> _PASSAGE PROVIDED_
⟨

Web colors offer a zero-bandwidth means to change the look of your pages without adding graphics. They also allow you to increase the legibility of your pages, tune the background color to complement foreground art, and signal a broad change in context from one part of your site to another. Universalusability.com uses background colors as an easy way to enliven the visual impact of their otherwise low-bandwidth pages (fig. 11.18).
Picking the background color is easy in wysiwyg (what you see is what you get) web page layout programs such as Adobe Dreamweaver. Unfortunately, picking a color without one of these programs is a procedure only a propeller-head could enjoy. The color is specified in the tag in hexadecimal code, in which the six elements give the red, green, and blue values that blend to make the color. In the tag, the hex code is always preceded by a “#” sign: (#rrggbb). Because this whole business is now handled visually by the new generation of wysiwyg page editors and image editors like Adobe Photoshop, we will not delve further into the arcana of hexadecimal rgb color selection.
A primary factor affecting legibility is the contrast between text and background. Low-contrast type diminishes the reader’s ability to differentiate between the color of the background and the text, which in turn makes it difficult to distinguish letterforms. The web is rife with pages whose legibility is marginal because of poorly chosen background and text color combinations. Text that is hard to read is tiring for a fully sighted reader, and certain color combinations make pages unreadable for colorblind users (10 percent of males are partially colorblind) (fig. 11.19).
Contrast has the most influence on color differentiation—specifically brightness, or light-dark, contrast. Black text on a white (or slightly tinted) background yields the best overall type contrast and legibility. Black backgrounds are significantly less legible than white backgrounds, even when white type is used for maximum contrast. Colored backgrounds can work as an alternative to white if the colors are kept in muted tones and are low in overall color saturation (pastels, light grays, and light earth tones work best). Complementary colors, such as yellow and blue, produce more contrast than adjacent colors, such as orange and green.
Cascading Style Sheets offer powerful tools for designing layouts that include background graphics. With css, you can set a background graphic and define where it displays, whether it repeats, and, if so, in what direction, whether the image is fixed in place or scrolls with the page, and more. Background graphics can be attached to the entire page or to individual elements, such as the banner, navigation, or content area (fig. 11.20).
Your use of background graphics depends entirely on your goals for your web site. It is foolish to use large or visually complex background textures on any page that is heavily used by busy people looking for work-related information—the long download times, amateurish aesthetics, and poor legibility will simply annoy your users. That said, in the hands of a skilled graphic designer who is creating web pages designed for impact, the option to use background graphics opens up many interesting visual design possibilities.

⟩

> _EXERCISE GOAL_
Can you condense the paragraph of the web color passage that begins "Contrast has the most influence" into a short bulleted list that keeps its main facts? These rows have no connection to the web color passage.

> _Labeled area outline entries_
⟨

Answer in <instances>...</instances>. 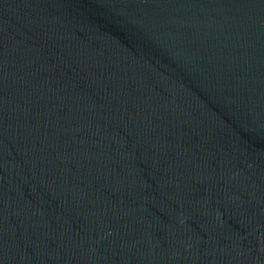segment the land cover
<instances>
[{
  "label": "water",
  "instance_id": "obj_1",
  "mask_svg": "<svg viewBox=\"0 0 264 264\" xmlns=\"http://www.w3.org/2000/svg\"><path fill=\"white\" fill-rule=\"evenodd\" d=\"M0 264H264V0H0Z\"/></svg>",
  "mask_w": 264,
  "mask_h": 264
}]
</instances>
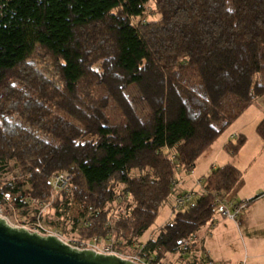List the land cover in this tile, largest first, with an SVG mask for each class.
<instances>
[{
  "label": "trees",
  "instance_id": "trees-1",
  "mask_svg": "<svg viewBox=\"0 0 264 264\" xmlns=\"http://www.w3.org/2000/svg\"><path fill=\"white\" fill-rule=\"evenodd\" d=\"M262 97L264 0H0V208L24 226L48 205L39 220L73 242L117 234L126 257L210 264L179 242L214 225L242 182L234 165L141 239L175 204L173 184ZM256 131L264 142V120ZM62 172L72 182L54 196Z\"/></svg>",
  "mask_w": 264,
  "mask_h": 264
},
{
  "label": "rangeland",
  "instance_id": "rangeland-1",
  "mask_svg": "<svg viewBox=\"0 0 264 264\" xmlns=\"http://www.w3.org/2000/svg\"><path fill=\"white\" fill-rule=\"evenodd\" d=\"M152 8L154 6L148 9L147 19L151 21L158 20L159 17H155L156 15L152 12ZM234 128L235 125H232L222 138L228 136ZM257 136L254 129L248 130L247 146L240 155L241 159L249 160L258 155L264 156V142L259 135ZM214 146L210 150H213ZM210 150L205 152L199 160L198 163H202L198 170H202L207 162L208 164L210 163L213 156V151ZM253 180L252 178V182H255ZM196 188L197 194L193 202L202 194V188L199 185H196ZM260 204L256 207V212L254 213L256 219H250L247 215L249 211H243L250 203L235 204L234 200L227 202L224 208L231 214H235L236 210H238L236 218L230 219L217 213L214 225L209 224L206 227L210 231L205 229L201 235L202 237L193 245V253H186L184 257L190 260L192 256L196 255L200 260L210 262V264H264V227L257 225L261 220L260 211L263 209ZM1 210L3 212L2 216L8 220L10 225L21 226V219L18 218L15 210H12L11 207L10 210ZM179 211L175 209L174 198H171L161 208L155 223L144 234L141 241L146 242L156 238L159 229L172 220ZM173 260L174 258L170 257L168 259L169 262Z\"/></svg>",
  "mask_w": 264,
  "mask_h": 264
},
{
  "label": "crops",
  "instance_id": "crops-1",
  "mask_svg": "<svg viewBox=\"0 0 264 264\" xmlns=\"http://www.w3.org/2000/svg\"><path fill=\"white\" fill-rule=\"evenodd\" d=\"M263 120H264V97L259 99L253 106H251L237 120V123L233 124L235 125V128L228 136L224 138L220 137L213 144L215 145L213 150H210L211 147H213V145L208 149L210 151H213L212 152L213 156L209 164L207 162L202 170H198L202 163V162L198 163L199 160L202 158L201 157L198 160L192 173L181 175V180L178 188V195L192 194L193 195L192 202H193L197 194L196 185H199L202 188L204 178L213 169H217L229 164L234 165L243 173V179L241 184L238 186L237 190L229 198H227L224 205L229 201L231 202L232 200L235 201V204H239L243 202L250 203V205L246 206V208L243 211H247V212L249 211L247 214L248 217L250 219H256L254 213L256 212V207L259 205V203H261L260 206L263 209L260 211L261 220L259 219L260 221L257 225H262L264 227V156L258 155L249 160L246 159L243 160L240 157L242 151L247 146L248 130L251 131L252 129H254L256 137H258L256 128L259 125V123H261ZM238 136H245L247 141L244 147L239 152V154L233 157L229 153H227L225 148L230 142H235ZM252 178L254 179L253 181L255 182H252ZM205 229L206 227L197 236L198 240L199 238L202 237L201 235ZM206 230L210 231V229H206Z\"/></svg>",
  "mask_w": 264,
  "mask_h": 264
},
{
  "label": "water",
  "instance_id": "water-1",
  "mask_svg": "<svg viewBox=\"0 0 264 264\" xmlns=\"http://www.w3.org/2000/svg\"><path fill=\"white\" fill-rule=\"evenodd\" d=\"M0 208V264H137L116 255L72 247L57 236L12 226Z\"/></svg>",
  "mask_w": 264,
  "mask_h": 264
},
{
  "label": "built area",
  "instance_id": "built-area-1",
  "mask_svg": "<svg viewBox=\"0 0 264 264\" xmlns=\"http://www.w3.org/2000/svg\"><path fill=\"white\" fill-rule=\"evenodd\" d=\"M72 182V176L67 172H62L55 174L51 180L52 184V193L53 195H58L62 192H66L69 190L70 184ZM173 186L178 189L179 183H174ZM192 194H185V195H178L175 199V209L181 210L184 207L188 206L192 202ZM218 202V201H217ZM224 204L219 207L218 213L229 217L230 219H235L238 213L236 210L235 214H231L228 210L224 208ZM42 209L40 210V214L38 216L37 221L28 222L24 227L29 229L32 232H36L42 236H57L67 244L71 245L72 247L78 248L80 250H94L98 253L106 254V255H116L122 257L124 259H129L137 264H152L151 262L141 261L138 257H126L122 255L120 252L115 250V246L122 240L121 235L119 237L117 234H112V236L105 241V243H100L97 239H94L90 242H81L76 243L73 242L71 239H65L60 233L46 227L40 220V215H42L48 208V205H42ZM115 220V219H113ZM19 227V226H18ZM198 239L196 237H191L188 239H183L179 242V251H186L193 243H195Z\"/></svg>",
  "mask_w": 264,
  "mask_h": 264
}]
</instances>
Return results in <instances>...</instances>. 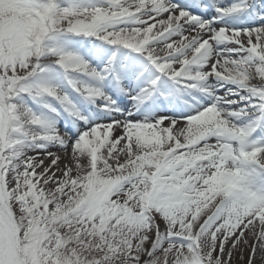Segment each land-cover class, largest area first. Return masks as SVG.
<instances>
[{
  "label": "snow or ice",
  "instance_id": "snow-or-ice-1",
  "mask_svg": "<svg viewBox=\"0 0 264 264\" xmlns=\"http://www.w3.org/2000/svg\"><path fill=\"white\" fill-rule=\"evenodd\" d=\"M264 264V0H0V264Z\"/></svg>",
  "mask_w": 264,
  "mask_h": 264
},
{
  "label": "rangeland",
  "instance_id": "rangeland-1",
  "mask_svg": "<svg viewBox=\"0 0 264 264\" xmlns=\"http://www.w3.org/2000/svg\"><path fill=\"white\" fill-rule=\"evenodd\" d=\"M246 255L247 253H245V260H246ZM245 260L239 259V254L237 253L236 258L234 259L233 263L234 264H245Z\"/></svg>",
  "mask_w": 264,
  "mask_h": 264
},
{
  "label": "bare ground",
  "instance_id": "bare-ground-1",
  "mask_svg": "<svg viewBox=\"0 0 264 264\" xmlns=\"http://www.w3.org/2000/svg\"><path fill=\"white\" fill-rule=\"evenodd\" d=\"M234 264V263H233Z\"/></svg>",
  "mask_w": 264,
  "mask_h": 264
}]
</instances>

⟩

> _RESPONSE FOR THIS EXERCISE_
- Brightness (light-dark) contrast matters most for telling colors apart.
- Black text on a white or slightly tinted background gives the best contrast and legibility.
- Black backgrounds are much less legible than white ones, even with white type.
- Colored backgrounds can replace white if they are muted and low in saturation; pastels, light grays, and light earth tones work best.
- Complementary colors such as yellow and blue contrast more than adjacent colors such as orange and green.